An analysis by low-angle neutron scattering of the structure of the acetylcholine receptor from Torpedo californica in detergent solution.

摘要

The acetylcholine receptor from the electric tissue of Torpedo californica is a large, integral membrane protein containing four different types of polypeptide chains. The structure of the purified receptor in detergent solution has previously been investigated by sedimentation analysis and gel filtration. Sedimentation analysis yielded a molecular weight of 250,000 for the protein moiety of the receptor monomer-detergent complex; hydrodynamic characteristics such as the Stokes radius, however, refer to the receptor-detergent complex.
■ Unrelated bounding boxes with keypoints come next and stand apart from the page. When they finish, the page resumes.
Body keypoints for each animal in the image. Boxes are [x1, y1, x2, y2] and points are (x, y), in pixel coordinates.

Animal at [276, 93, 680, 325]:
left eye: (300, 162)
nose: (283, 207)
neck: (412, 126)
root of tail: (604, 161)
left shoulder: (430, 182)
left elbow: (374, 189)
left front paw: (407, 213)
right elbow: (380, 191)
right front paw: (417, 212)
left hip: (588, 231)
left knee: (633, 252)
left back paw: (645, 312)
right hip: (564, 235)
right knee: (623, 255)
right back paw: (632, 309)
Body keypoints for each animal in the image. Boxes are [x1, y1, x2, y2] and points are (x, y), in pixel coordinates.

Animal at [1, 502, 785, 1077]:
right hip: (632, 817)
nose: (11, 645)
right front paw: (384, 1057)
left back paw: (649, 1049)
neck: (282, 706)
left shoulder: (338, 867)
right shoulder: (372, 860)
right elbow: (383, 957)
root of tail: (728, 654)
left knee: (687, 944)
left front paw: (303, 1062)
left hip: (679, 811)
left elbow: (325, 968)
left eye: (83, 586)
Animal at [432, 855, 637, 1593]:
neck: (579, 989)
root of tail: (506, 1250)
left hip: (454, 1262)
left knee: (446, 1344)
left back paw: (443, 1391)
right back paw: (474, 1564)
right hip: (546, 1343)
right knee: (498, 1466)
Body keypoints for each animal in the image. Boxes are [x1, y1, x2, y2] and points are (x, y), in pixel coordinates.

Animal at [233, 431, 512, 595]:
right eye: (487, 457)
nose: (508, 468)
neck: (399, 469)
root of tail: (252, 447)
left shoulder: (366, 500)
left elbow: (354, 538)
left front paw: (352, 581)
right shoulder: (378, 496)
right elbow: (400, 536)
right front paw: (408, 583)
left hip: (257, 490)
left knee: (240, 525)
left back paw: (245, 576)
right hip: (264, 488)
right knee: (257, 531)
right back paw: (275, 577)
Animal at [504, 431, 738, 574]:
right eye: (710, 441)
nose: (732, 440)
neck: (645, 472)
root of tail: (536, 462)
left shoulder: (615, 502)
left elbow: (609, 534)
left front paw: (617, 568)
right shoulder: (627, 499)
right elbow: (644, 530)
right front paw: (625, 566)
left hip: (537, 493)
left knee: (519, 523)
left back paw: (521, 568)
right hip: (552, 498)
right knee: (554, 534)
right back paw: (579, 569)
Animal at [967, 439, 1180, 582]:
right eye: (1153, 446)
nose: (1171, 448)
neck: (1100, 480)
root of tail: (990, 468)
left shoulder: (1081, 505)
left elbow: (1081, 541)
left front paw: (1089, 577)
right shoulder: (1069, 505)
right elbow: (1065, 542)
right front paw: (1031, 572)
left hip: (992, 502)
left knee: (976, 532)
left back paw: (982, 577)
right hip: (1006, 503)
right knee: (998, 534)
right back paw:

In this paper we report the results of our use of low-angle neutron scattering to investigate the shape of the receptor-detergent (Triton X-100 from Rohm & Haas Co., Philadelphia, Pa.) complex and separately of its protein and detergent moieties. By adjustment of the neutron-scattering density of the solvent with D2O to match that of one or the other of the moieties, its contribution to the scattering can be nearly, if not completely, eliminated. Neutron scattering from Triton X-100 micelles established that this detergent is contrast matched in approximately 18% D2O. Scattering measurements on the receptor-detergent complex in this solvent yielded a radius of gyration of the acetylcholine receptor monomer of 46 +/- 1A. The radius of gyration and molecular volume (305,000 A3) of the receptor are inconsistent with a compact spherical shape. These parameters are consistent with, for example, a prolate cylinder of dimensions (length x diameter) approximately 150 x approximately 50 A or an oblate cylinder, approximately 25 x approximately 130 A. More complex shapes are possible and in fact seem to be required to reconcile the present results with previous electron microscopic and x-ray analyses of receptor in membrane and with considerations of the function of the receptor in controlling ion permeability. The neutron-scattering data yield, in addition, an independent determination of the molecular weight of the receptor protein (240,000 +/- 40,000), the extent of Triton X-100 binding in the complex (approximately 0.4 g/g protein), and from the extended scattering curve, an approximation to the shape of the receptor-Triton X-100 complex, namely an oblate ellipsoid of axial ratio 1:4.